◆ **PASSAGE TO READ**
■ ■ ■ ■ ■ ■ ■

I bought a kit online that came with plastic taps and tubing.

I had 2 versions of sap collection. 

version 1:1 gallon mayo containers I got for free from a cafeteria.  This turned out to be too small since I was doing this from 20 miles from home and could only get there once every few days.  Also when it froze the contrainer was smaller at the top so you had to bust the ice up.  Overall just a bad fit

Version 2 : was 5 gallon plastic food grade buckets.  I put the tubing underneath the LID.   They sat on the ground and were less tipsy then the 1 gallon mayo containers.  They held much more sap.  The were of good size so that I could bring a empty one from my car , take off the filled one , fit the new one to the tubing and walk back to car (at this time i had abandoned- onsite sap making). 

Conclusion version 2 worked really well without needing to have the weight of the bucket on the tap.  Perfect if your not out there empting it everyday to hold quite a bit of sap.  Transported well by hand with out a need for a intermediate bucket to transfer to where your making sap.  Will use this system again.  The buckets I paid 3 dollars a piece for.  The material is a high density Poly (hdpe) a very stable plastic. 

Boiling down process

In common with all the versions of stoves I had, i used stainless steel deep dish lasanga pans.  The are roughly 25"s long maybe 12"s wide and 4 or 5"s deep.  They have lips on them that made setting them on the sides of all my designs nice.

Version 1:  I had made a kind of firepit with chimney out the back out of brick pavers and concrete block.  I did this inside my dads old sap house.  I had chimney pipe extending out the back to the roof.  My thought was that it would be while raining.  It kind of looked like the designs of most evaporators commercially sold. 
WELL....  it had a variety of issues.  Smokey as hell b/c It was inside an inclusore.  It would burn my eyes and was very inconveienct to move tray from over fire.  Result burned sap....very burned.  I bascially tiled the pan and it went onto a very hot part of the pan with no other liqud.

■ ■ ■ ■ ■ ■ ■

◆ **INFORMATION GIVEN**
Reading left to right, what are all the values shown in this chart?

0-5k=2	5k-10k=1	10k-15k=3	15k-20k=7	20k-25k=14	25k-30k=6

■ ■ ■ ■ ■ ■ ■

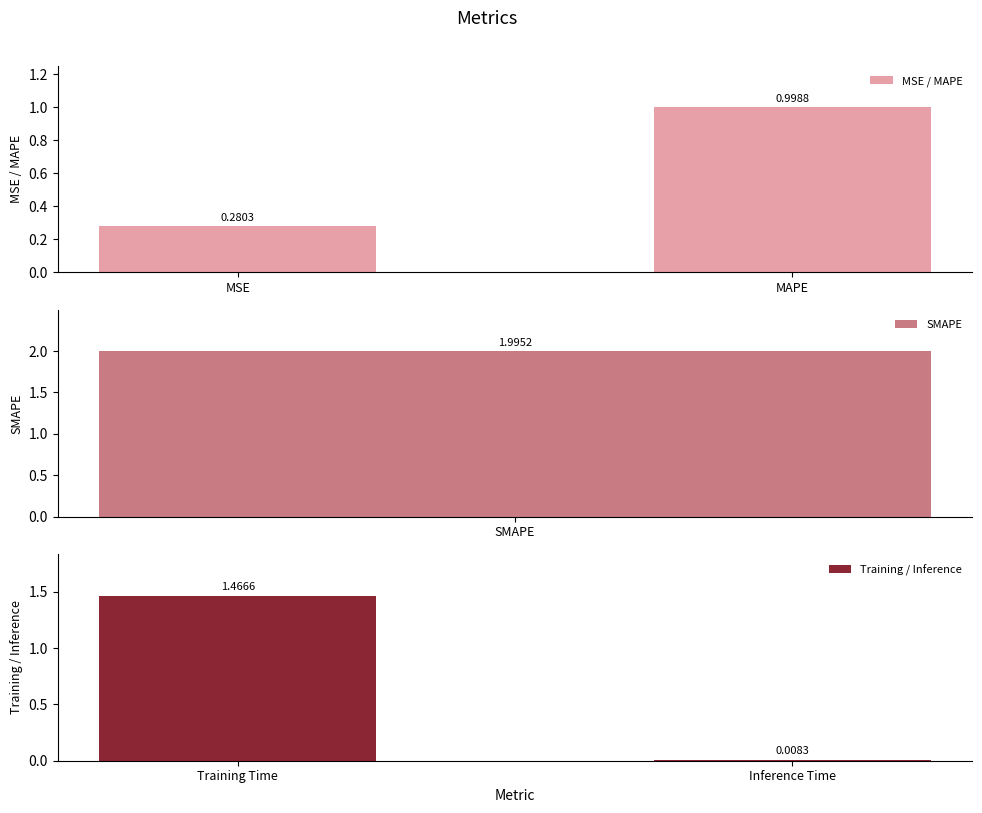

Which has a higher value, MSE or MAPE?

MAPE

■ ■ ■ ■ ■ ■ ■

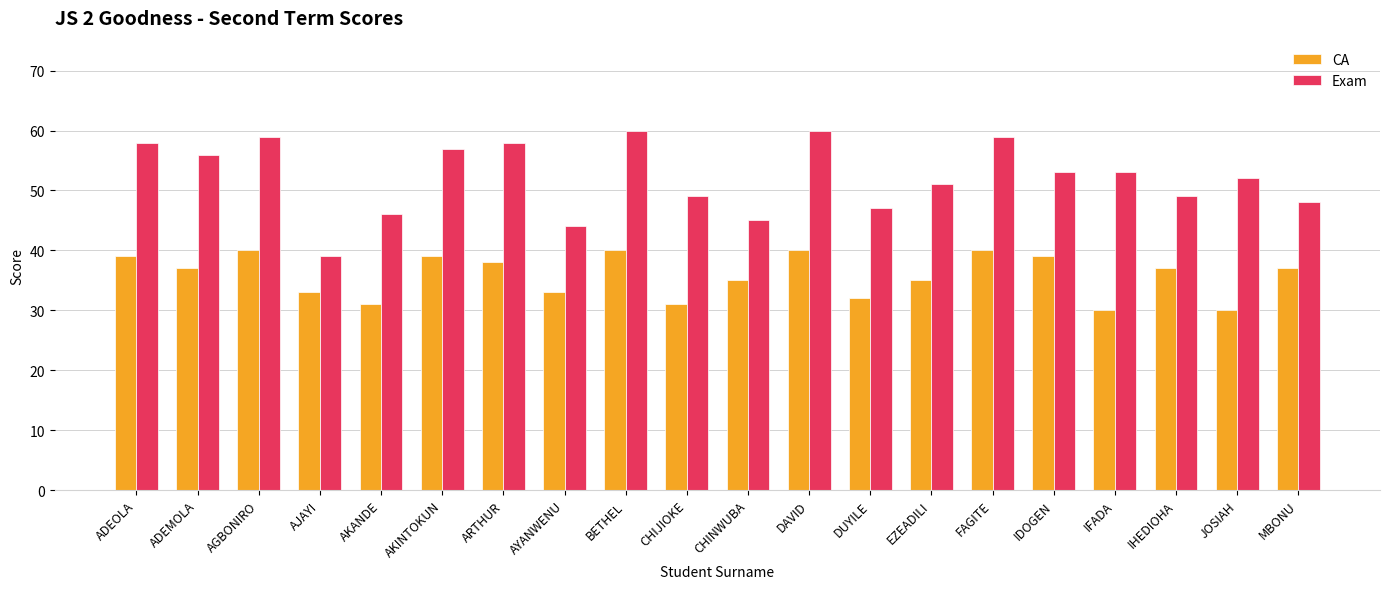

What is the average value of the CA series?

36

■ ■ ■ ■ ■ ■ ■

◆ **SET OF TASKS**
• A. Answer these questions from the passage on collecting and boiling sap:
(i) Where did the 1 gallon mayo containers come from?
(ii) How much was paid for each 5 gallon bucket?
(iii) What kind of pans were used with every version of the stove?
• B. Print the passage on collecting and boiling sap between "Boiling down process" and "no other liqud.", inclusive.
The records stand apart from the sap passage and are separate material.

◆ **YOUR WRITTEN ANSWERS**
• A.
(i) They came free from a cafeteria.
(ii) Each bucket cost 3 dollars.
(iii) Stainless steel deep dish lasagna pans were used.

• B.
Boiling down process

In common with all the versions of stoves I had, i used stainless steel deep dish lasanga pans.  The are roughly 25"s long maybe 12"s wide and 4 or 5"s deep.  They have lips on them that made setting them on the sides of all my designs nice.

Version 1:  I had made a kind of firepit with chimney out the back out of brick pavers and concrete block.  I did this inside my dads old sap house.  I had chimney pipe extending out the back to the roof.  My thought was that it would be while raining.  It kind of looked like the designs of most evaporators commercially sold. 
WELL....  it had a variety of issues.  Smokey as hell b/c It was inside an inclusore.  It would burn my eyes and was very inconveienct to move tray from over fire.  Result burned sap....very burned.  I bascially tiled the pan and it went onto a very hot part of the pan with no other liqud.